Eduard "Ede" Telcs was a Hungarian sculptor, and medallist; born at Baja, Hungary on 12 May 1872; died 1948 in Budapest. At the age of twelve he went to Budapest and studied decorative art, but he soon left that city for Vienna, where he was educated for four years in the Allgemeine Bildhauerschule, winning the Füger gold medal with his "St. Boniface Striking Down the Banner of Wotan." He next entered Professor Zumbusch's school, where he studied for three years, gaining the school's first prize with his "Two Drinkers," which 1894 won a medal of the second class at the World's Fair in Antwerp. Telcs attracted particular attention in 1900 by being awarded, for his monument in honor of Empress Elizabeth of Austria, first prize among many competitors. In 1905 he was commissioned to work on a statue of the poet Vörösmarty to be erected in Budapest, and another of Kossuth in Kecskemét, having been awarded both these commissions as a result of competition.

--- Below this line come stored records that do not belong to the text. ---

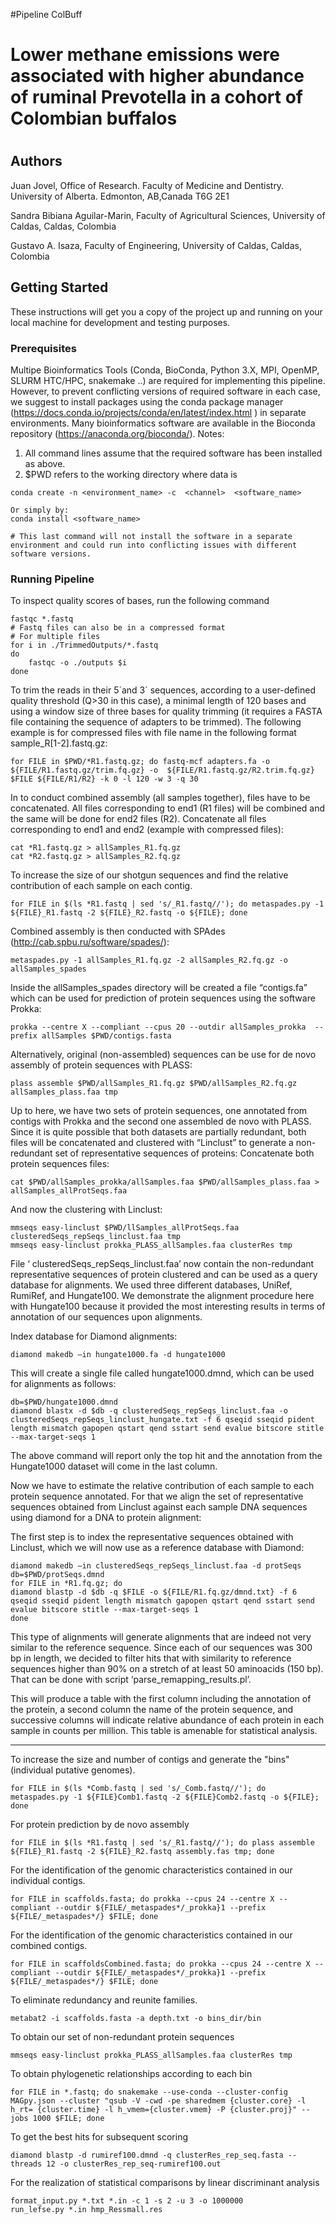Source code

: #Pipeline ColBuff
# Lower methane emissions were associated with higher abundance of ruminal Prevotella in a cohort of Colombian buffalos
#
## Authors
Juan Jovel, Office of Research. Faculty of Medicine and Dentistry. University of Alberta. Edmonton, AB,Canada T6G 2E1

Sandra Bibiana Aguilar-Marin, Faculty of Agricultural Sciences, University of Caldas, Caldas, Colombia

Gustavo A. Isaza, Faculty of Engineering, University of Caldas, Caldas, Colombia

 
## Getting Started

These instructions will get you a copy of the project up and running on your local machine for development and testing purposes.

### Prerequisites

Multipe Bioinformatics Tools (Conda, BioConda, Python 3.X, MPI, OpenMP, SLURM HTC/HPC, snakemake ..) are required for implementing this pipeline. However, to prevent conflicting versions of required software in each case, we suggest to install packages using the conda package manager (https://docs.conda.io/projects/conda/en/latest/index.html ) in separate environments. Many bioinformatics software are available in the Bioconda repository (https://anaconda.org/bioconda/).
Notes:
1. All command lines assume that the required software has been installed as above.
2. $PWD refers to the working directory where data is

```
conda create -n <environment_name> -c  <channel>  <software_name>
 
Or simply by:
conda install <software_name>

# This last command will not install the software in a separate environment and could run into conflicting issues with different software versions.
```

### Running Pipeline

To inspect quality scores of bases, run the following command

```
fastqc *.fastq
# Fastq files can also be in a compressed format
# For multiple files
for i in ./TrimmedOutputs/*.fastq
do
	fastqc -o ./outputs $i 
done
```

To trim the reads in their 5´and 3´ sequences, according to a user-defined quality threshold (Q>30 in this case), a minimal length of 120 bases and using a window size of three bases for quality trimming (it requires a FASTA file containing the sequence of adapters to be trimmed). The following example is for compressed files with file name in the following format sample_R[1-2].fastq.gz:

```
for FILE in $PWD/*R1.fastq.gz; do fastq-mcf adapters.fa -o ${FILE/R1.fastq.gz/trim.fq.gz} -o  ${FILE/R1.fastq.gz/R2.trim.fq.gz} $FILE ${FILE/R1/R2} -k 0 -l 120 -w 3 -q 30
```
In to conduct combined assembly (all samples together), files have to be concatenated. All files corresponding to end1 (R1 files) will be combined and the same will be done for end2 files (R2).
Concatenate all files corresponding to end1 and end2 (example with compressed files):
```
cat *R1.fastq.gz > allSamples_R1.fq.gz
cat *R2.fastq.gz > allSamples_R2.fq.gz
```
To increase the size of our shotgun sequences and find the relative contribution of each sample on each contig.
```
for FILE in $(ls *R1.fastq | sed 's/_R1.fastq//'); do metaspades.py -1 ${FILE}_R1.fastq -2 ${FILE}_R2.fastq -o ${FILE}; done
```
Combined assembly is then conducted with SPAdes (http://cab.spbu.ru/software/spades/):
```
metaspades.py -1 allSamples_R1.fq.gz -2 allSamples_R2.fq.gz -o allSamples_spades
```
Inside the allSamples_spades directory will be created a file “contigs.fa” which can be used for prediction of protein sequences using the software Prokka:
```
prokka --centre X --compliant --cpus 20 --outdir allSamples_prokka  --prefix allSamples $PWD/contigs.fasta
```
Alternatively, original (non-assembled) sequences can be use for de novo assembly of protein sequences with PLASS:
```
plass assemble $PWD/allSamples_R1.fq.gz $PWD/allSamples_R2.fq.gz allSamples_plass.faa tmp
```
Up to here, we have two sets of protein sequences, one annotated from contigs with Prokka and the second one assembled de novo with PLASS.  Since it is quite possible that both datasets are partially redundant, both files will be concatenated and clustered with “Linclust” to generate a non-redundant set of representative sequences of proteins:
Concatenate both protein sequences files:
```
cat $PWD/allSamples_prokka/allSamples.faa $PWD/allSamples_plass.faa > allSamples_allProtSeqs.faa
```
And now the clustering with Linclust:
```
mmseqs easy-linclust $PWD/llSamples_allProtSeqs.faa clusteredSeqs_repSeqs_linclust.faa tmp
mmseqs easy-linclust prokka_PLASS_allSamples.faa clusterRes tmp
```
File ‘ clusteredSeqs_repSeqs_linclust.faa’ now contain the non-redundant representative sequences of protein clustered and can be used as a query database for alignments.
We used three different databases, UniRef, RumiRef, and Hungate100. We demonstrate the alignment procedure here with Hungate100 because it provided the most interesting results in terms of annotation of our sequences upon alignments.

Index database for Diamond alignments:
```
diamond makedb –in hungate1000.fa -d hungate1000
```
This will create a single file called hungate1000.dmnd, which can be used for alignments as follows:
```
db=$PWD/hungate1000.dmnd
diamond blastx -d $db -q clusteredSeqs_repSeqs_linclust.faa -o clusteredSeqs_repSeqs_linclust_hungate.txt -f 6 qseqid sseqid pident length mismatch gapopen qstart qend sstart send evalue bitscore stitle --max-target-seqs 1
```
The above command will report only the top hit and the annotation from the Hungate1000 dataset will come in the last column.

Now we have to estimate the relative contribution of each sample to each protein sequence annotated. For that we align the set of representative sequences obtained from Linclust against each sample DNA sequences using diamond for a DNA to protein alignment:

The first step is to index the representative sequences obtained with Linclust, which we will now use as a reference database with Diamond:
```
diamond makedb –in clusteredSeqs_repSeqs_linclust.faa -d protSeqs
db=$PWD/protSeqs.dmnd
for FILE in *R1.fq.gz; do
diamond blastp -d $db -q $FILE -o ${FILE/R1.fq.gz/dmnd.txt} -f 6 qseqid sseqid pident length mismatch gapopen qstart qend sstart send evalue bitscore stitle --max-target-seqs 1
done
```
This type of alignments will generate alignments that are indeed not very similar to the reference sequence.  Since each of our sequences was 300 bp in length, we decided to filter hits that with similarity to reference sequences higher than 90% on a stretch of at least 50 aminoacids (150 bp). That can be done with script ‘parse_remapping_results.pl’. 

This will produce a table with the first column including the annotation of the protein, a second column the name of the protein sequence, and successive columns will indicate relative abundance of each protein in each sample in counts per million. This table is amenable for statistical analysis.


----------------
To increase the size and number of contigs and generate the "bins" (individual putative genomes).
```
for FILE in $(ls *Comb.fastq | sed 's/_Comb.fastq//'); do metaspades.py -1 ${FILE}Comb1.fastq -2 ${FILE}Comb2.fastq -o ${FILE}; done
```

For protein prediction by de novo assembly
```
for FILE in $(ls *R1.fastq | sed 's/_R1.fastq//'); do plass assemble ${FILE}_R1.fastq -2 ${FILE}_R2.fastq assembly.fas tmp; done
```
For the identification of the genomic characteristics contained in our individual contigs.
```
for FILE in scaffolds.fasta; do prokka --cpus 24 --centre X --compliant --outdir ${FILE/_metaspades*/_prokka}1 --prefix ${FILE/_metaspades*/} $FILE; done
```
For the identification of the genomic characteristics contained in our combined contigs.
```
for FILE in scaffoldsCombined.fasta; do prokka --cpus 24 --centre X --compliant --outdir ${FILE/_metaspades*/_prokka}1 --prefix ${FILE/_metaspades*/} $FILE; done
```
To eliminate redundancy and reunite families.
```
metabat2 -i scaffolds.fasta -a depth.txt -o bins_dir/bin
```
To obtain our set of non-redundant protein sequences
```
mmseqs easy-linclust prokka_PLASS_allSamples.faa clusterRes tmp
```
To obtain phylogenetic relationships according to each bin
```
for FILE in *.fastq; do snakemake --use-conda --cluster-config MAGpy.json --cluster "qsub -V -cwd -pe sharedmem {cluster.core} -l h_rt= {cluster.time} -l h_vmem={cluster.vmem} -P {cluster.proj}" --jobs 1000 $FILE; done
```
To get the best hits for subsequent scoring
```
diamond blastp -d rumiref100.dmnd -q clusterRes_rep_seq.fasta --threads 12 -o clusterRes_rep_seq-rumiref100.out
```
For the realization of statistical comparisons by linear discriminant analysis
```
format_input.py *.txt *.in -c 1 -s 2 -u 3 -o 1000000
run_lefse.py *.in hmp_Ressmall.res
```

In World War II Budapest 1944 Telcs was ordered to wear the Jewish badge (Judenstern). Raoul Wallenberg helped to prevent his deportation into a Nazi extermination camp.

On 19 September 2008 on the 60th anniversary of his death a memorial was held in Baja at the house where he was born. Wreaths laid by the mayor and the member of parliament for the region. A special exposition was also opened on the same day at the museum. Telcs family members from all over the world gathered for this occasion.